Otros arriban a aquel principio mediante una visión utilitaria, por la cual la libertad es la mejor forma de hacer máximo el bienestar de la sociedad como un todo (como Adam Smith o David Hume). Recordemos la relación que hace Smith entre la libertad individual y el bienestar de la sociedad, en su ejemplo de la mano invisible. Pero esa relación no es perfecta y es muy compleja. Descansar en principios de altruismo para organizar la sociedad no nos llevaría lejos, en tanto que el principio del interés propio, en un marco de costumbres, tradiciones y de formas esperadas de comportamiento y algún grado de coerción, permiten que dichas relaciones se hagan en armonía y sin daño a terceros, a la vez que, en el campo económico, logra los mejores resultados.
La palabra libertad “significó en todo momento la posibilidad de que una persona actuase según sus propias decisiones y planes, en contraste con la posición del que hallábase irrevocablemente sujeto a la voluntad de otro, quien, de modo arbitrario, podía coaccionarle para que actuase o no en forma específica. La expresión que el tiempo ha consagrado para describir esta libertad es, por tanto, ‘independencia frente a la voluntad arbitraria de un tercero.’” [F.A. Hayek, Los Fundamentos de la Libertad, Madrid: Unión Editorial, 1975, p. 27.]

A quienes creemos en la libertad, independientemente de la fuente de su creencia, se nos puede llamar liberales clásicos.

**Datos para procesar:**
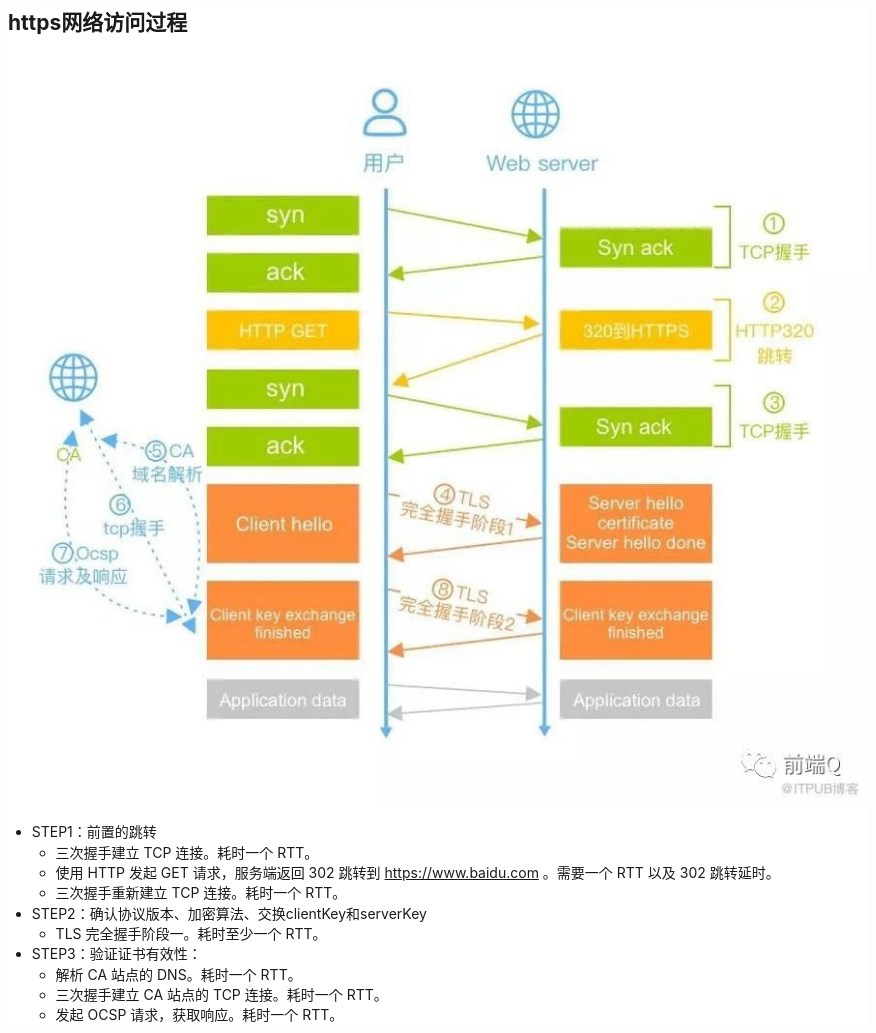 ## https网络访问过程
![](./img/https.jpg)

- STEP1：前置的跳转
	- 三次握手建立 TCP 连接。耗时一个 RTT。
	- 使用 HTTP 发起 GET 请求，服务端返回 302 跳转到 https://www.baidu.com 。需要一个 RTT 以及 302 跳转延时。
	- 三次握手重新建立 TCP 连接。耗时一个 RTT。
- STEP2：确认协议版本、加密算法、交换clientKey和serverKey
	- TLS 完全握手阶段一。耗时至少一个 RTT。
- STEP3：验证证书有效性：
	- 解析 CA 站点的 DNS。耗时一个 RTT。
	- 三次握手建立 CA 站点的 TCP 连接。耗时一个 RTT。
	- 发起 OCSP 请求，获取响应。耗时一个 RTT。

**Explora el material:**
- a) Resume en forma de lista el párrafo del texto sobre la libertad que empieza con "Otros arriban a aquel principio", sin perder sus datos principales.
- b) Transcribe sin cambios la parte del listado que empieza con la línea que contiene "- STEP1：前置的跳转" y termina con la que contiene "- 三次握手建立 CA 站点的 TCP 连接。耗时一个 RTT。", ambas incluidas.

**Lista de soluciones:**
- a)
- Algunos llegan a ese principio desde una visión utilitaria: la libertad es la mejor forma de maximizar el bienestar de la sociedad en su conjunto (Adam Smith, David Hume).
- Smith vincula la libertad individual con el bienestar social en su ejemplo de la mano invisible, pero esa relación no es perfecta y es muy compleja.
- Organizar la sociedad sobre principios de altruismo no llevaría lejos.
- El interés propio, dentro de un marco de costumbres, tradiciones, comportamientos esperados y cierta coerción, permite relaciones armoniosas y sin daño a terceros.
- En el campo económico, ese principio logra los mejores resultados.

- b)
- STEP1：前置的跳转
	- 三次握手建立 TCP 连接。耗时一个 RTT。
	- 使用 HTTP 发起 GET 请求，服务端返回 302 跳转到 https://www.baidu.com 。需要一个 RTT 以及 302 跳转延时。
	- 三次握手重新建立 TCP 连接。耗时一个 RTT。
- STEP2：确认协议版本、加密算法、交换clientKey和serverKey
	- TLS 完全握手阶段一。耗时至少一个 RTT。
- STEP3：验证证书有效性：
	- 解析 CA 站点的 DNS。耗时一个 RTT。
	- 三次握手建立 CA 站点的 TCP 连接。耗时一个 RTT。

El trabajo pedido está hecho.